The psychology behind why Creationists seem to make up stuff that fit their theology is best understood by recognizing precisely how we feel when we see a magician pull a rabbit from its hat in a magic show. We do not need to know how it works to “know” it is not really magic. We do not entertain ideas that we may be ‘missing’ a step in our epistemology. We would roll our eyes at anyone who insists to us we are not thinking critically to accept that there may be true magic involved. The key component of this thought process is that we ‘know’ we do not have to look into it… it’s a foregone conclusion that there is no magic involved.

To the creationist, this is the exact same thought process. They ‘know’ God is real, that what he wrote is literal, and there is no reason whatsoever to even begin to entertain the idea that the ‘evidences’ for evolution are really evidence. It’s a foregone conclusion that such ‘evidences’, regardless how intellectual or damning they sound, are “simply” ways man makes data fit their own ideas, as Dr. Purdom stated.

She said it best when (the only part in her talking with which I agreed) she said that once a Christian moves away from the scriptures in one area (the Garden of Eden, Adam and Eve, etc) then it is a slippery slope to using the same kind of logic about Mary being a virgin and giving birth or Jesus rising from the dead. I will add other biblical claims as well, such as the miracles of Jesus, his divinity, and the existence of God himself. In fact, Dr. Purdom’s point is one used by many former Christians (now atheists) who wonder why some Christians believe some of the stuff in the bible, but ignore other aspects of it. Nonetheless, Dr. Purdom goes the opposite direction by saying one must accept that evolution is not real since it’s already a fact that the virgin birth and Jesus’ resurrection occurred. “Clearly” there is no issue with agreeing that Adam and Eve began the human race ~4000 years ago.

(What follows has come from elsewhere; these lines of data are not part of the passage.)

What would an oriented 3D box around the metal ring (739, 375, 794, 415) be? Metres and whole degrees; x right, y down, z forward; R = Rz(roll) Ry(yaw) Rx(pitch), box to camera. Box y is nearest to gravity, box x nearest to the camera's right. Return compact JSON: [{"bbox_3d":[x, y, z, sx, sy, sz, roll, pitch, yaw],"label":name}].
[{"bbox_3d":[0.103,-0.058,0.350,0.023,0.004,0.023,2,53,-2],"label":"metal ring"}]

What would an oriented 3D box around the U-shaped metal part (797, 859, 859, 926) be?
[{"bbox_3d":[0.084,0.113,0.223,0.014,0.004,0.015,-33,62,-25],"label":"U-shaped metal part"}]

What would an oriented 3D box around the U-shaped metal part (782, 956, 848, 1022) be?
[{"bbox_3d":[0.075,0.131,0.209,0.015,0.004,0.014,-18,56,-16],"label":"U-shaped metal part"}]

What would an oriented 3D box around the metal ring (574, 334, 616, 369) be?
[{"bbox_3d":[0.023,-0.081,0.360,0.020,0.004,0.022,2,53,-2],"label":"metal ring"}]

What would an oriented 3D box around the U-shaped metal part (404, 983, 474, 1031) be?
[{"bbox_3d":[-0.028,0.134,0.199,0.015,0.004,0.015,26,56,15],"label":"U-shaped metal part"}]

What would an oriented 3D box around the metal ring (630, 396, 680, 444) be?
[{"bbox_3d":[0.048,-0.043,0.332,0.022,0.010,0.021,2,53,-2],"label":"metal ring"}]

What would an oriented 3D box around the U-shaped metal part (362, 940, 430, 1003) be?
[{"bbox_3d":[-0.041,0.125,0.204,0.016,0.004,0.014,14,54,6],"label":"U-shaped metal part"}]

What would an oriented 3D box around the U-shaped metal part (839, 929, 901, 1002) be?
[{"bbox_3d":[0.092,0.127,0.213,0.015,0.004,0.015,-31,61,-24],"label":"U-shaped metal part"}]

That really is what we’re up against: presuppositionalist thinking vs. evidential thinking, in Purdom’s terms. As I remarked in my AIG creationists on the jury post last week, for creationists evidence is not a means of testing presuppositions: evidence must be interpreted so as to corroborate them or one will fall into apostasy. Therefore any ‘interpretation’ of the evidence that doesn’t corroborate them is a false and mistaken interpretation, and to accept such a false interpretation is to risk one’s salvation and that of one’s children. (For more on creationist fears in this respect see here and here.)